Set exercise: Show each line of the material below that contains the word "rangeland", copying every such line in full. Case counts, so match only that exact capitalization.

Supplied records:

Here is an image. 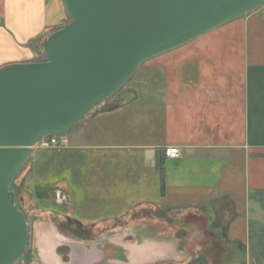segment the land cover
I'll list each match as a JSON object with an SVG mask.
<instances>
[{
    "label": "crops",
    "instance_id": "crops-1",
    "mask_svg": "<svg viewBox=\"0 0 264 264\" xmlns=\"http://www.w3.org/2000/svg\"><path fill=\"white\" fill-rule=\"evenodd\" d=\"M70 20L64 0H0V67L43 60ZM130 79L63 139L75 209L33 224L28 264H264V2Z\"/></svg>",
    "mask_w": 264,
    "mask_h": 264
},
{
    "label": "water",
    "instance_id": "water-1",
    "mask_svg": "<svg viewBox=\"0 0 264 264\" xmlns=\"http://www.w3.org/2000/svg\"><path fill=\"white\" fill-rule=\"evenodd\" d=\"M64 2L71 20L39 42L44 59L0 67V264L20 261L28 246V219L11 184L42 137L85 120L145 60L264 0Z\"/></svg>",
    "mask_w": 264,
    "mask_h": 264
},
{
    "label": "rangeland",
    "instance_id": "rangeland-1",
    "mask_svg": "<svg viewBox=\"0 0 264 264\" xmlns=\"http://www.w3.org/2000/svg\"><path fill=\"white\" fill-rule=\"evenodd\" d=\"M131 80L132 79H129L120 89L105 99V104L107 103L106 106H108L109 102L111 105H115V103L118 102L117 97L120 92L126 90V86L130 85ZM106 106L102 102L94 108L93 111H98L101 108L105 109ZM67 135H69V130L60 134L44 135L32 148L30 157L14 180V189L16 191L18 206L24 211L28 223H30L28 246L22 259L15 264H21V262L28 264L31 261L35 241L33 224L43 218V214H46L47 211H51V218L59 222L62 220L61 217L58 216L59 212L67 213L71 211L72 208L75 209L72 201L73 197L70 183H72V179H76L73 177H75L80 170L72 168L70 160L71 154L69 152L70 148L66 147L69 143L63 141V139H66ZM84 159L86 162V158ZM84 170L85 168L82 169V171ZM84 176L86 175L84 174ZM101 188L102 186L93 185L92 191L99 193L102 192ZM65 218H67V221L71 219L67 216ZM75 228L76 227L73 226L67 229V231L75 235V233H77ZM81 229L80 231L84 232L82 233L83 235L80 234L81 236L87 238L95 235V232L87 225L81 226Z\"/></svg>",
    "mask_w": 264,
    "mask_h": 264
},
{
    "label": "trees",
    "instance_id": "trees-1",
    "mask_svg": "<svg viewBox=\"0 0 264 264\" xmlns=\"http://www.w3.org/2000/svg\"><path fill=\"white\" fill-rule=\"evenodd\" d=\"M11 189L15 192V194H16V191H15V189H14V181L12 182V184H11ZM76 224V223H75ZM63 226L66 228V229H70L71 228V226H74V222L71 220V219H68V221H66L65 223L63 222ZM75 227H76V232L77 233H75V235H77V236H80V237H84V236H81V235H83L82 233H84L83 231H80V229H81V226H76L75 225ZM78 227V228H77ZM82 230V229H81ZM81 234V235H80Z\"/></svg>",
    "mask_w": 264,
    "mask_h": 264
},
{
    "label": "built area",
    "instance_id": "built-area-1",
    "mask_svg": "<svg viewBox=\"0 0 264 264\" xmlns=\"http://www.w3.org/2000/svg\"><path fill=\"white\" fill-rule=\"evenodd\" d=\"M165 154L169 158L177 157L180 155V149L178 146H169L165 149Z\"/></svg>",
    "mask_w": 264,
    "mask_h": 264
}]
</instances>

Output for this task:
    "label": "rangeland",
    "instance_id": "rangeland-1",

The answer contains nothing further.